I'm trying to solve Exercise 1.26 from the book "Moduli of Curves" by Harris and Morrison on page 14:
Exercise (1.26) Determine the normal bundle to the rational normal curve $C \subset \mathbb{P}^r =: X$ and show, by computing its $h^0$, that the Hilbert scheme parameterizing such curves is smooth at any point corresponding to a rational normal curve.
The part I can't solve is that one how the dimension of global sections of the normal bundle $h^0= \dim_{\mathbb{C}}H^0(C, N_{C / X})$ imply that the Hilbert scheme $\mathcal{H}$ is smooth at $[C]$.

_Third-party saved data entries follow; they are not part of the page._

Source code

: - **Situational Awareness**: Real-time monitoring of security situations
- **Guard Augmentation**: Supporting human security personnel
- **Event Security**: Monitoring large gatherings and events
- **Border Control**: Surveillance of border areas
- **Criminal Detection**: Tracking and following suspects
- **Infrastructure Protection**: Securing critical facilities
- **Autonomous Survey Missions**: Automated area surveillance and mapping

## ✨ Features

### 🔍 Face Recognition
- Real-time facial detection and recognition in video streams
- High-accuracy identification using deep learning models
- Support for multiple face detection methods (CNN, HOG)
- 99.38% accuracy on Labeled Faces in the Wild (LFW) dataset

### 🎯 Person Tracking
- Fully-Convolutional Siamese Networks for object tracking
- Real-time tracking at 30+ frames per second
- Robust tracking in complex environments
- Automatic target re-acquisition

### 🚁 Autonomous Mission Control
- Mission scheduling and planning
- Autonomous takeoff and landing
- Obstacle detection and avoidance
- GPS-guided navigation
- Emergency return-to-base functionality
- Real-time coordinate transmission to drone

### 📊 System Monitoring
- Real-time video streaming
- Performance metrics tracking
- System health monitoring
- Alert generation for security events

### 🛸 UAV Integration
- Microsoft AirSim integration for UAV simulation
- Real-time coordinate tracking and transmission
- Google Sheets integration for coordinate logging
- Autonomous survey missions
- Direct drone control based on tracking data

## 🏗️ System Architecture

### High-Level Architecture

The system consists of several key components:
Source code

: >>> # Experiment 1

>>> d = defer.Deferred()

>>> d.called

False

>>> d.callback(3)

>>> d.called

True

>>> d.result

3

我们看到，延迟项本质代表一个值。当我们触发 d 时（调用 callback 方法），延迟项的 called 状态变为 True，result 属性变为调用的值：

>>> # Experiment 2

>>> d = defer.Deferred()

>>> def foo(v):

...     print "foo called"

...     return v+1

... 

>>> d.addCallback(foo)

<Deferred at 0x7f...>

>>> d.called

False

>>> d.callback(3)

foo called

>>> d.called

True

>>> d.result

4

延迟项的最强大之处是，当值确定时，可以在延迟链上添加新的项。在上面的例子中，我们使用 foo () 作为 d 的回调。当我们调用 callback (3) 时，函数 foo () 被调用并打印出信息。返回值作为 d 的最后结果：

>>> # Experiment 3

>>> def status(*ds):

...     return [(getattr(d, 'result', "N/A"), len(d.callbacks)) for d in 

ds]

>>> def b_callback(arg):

Since $C$ is rational normal curve $C \cong \mathbb{P}^1$ and the long exact cohomology sequence of the exact sequence $0\rightarrow \mathcal{T}_{C} \rightarrow \mathcal{T}_{X}\otimes\mathcal{O}_{C} \rightarrow \mathcal{N}_{X|C} \rightarrow 0$ gives
$$\operatorname{dim} H^0 (C,N_{C/X}) = \operatorname{dim} H^0 (C,T_X \otimes O_C) -3 = (r+1) \cdot \dim \ H^0 (C,O_C(1))-3$$
(the last one is consequence of Euler sequence). Fine now we know $h^0$. Immediately before it was shown that the tangent space of $\mathcal{H}$ at $[C]$ is
$$T_{[C]}\mathcal{H}= H^0(C, N_{C / X})$$
Per definition a scheme $X$ is smooth at a point $P$ if the dimension of tangent space at this point coinsides with local dimension: ie there exist an open affine subscheme $U \subset X$ with $P \in U$ and $\dim_P T= \dim \ U$.
Working through previous pages I nowhere found informations about local dimension of the Hilbert scheme parametrizing rational normal curve so I have no idea how can I compare the dimension of $T_{[C]}\mathcal{H}= H^0(C, N_{C / X})$ which I calculated above with the local dimension of $\mathcal{H}$.
Can anybody give me some hints how to attack this part of the exercise?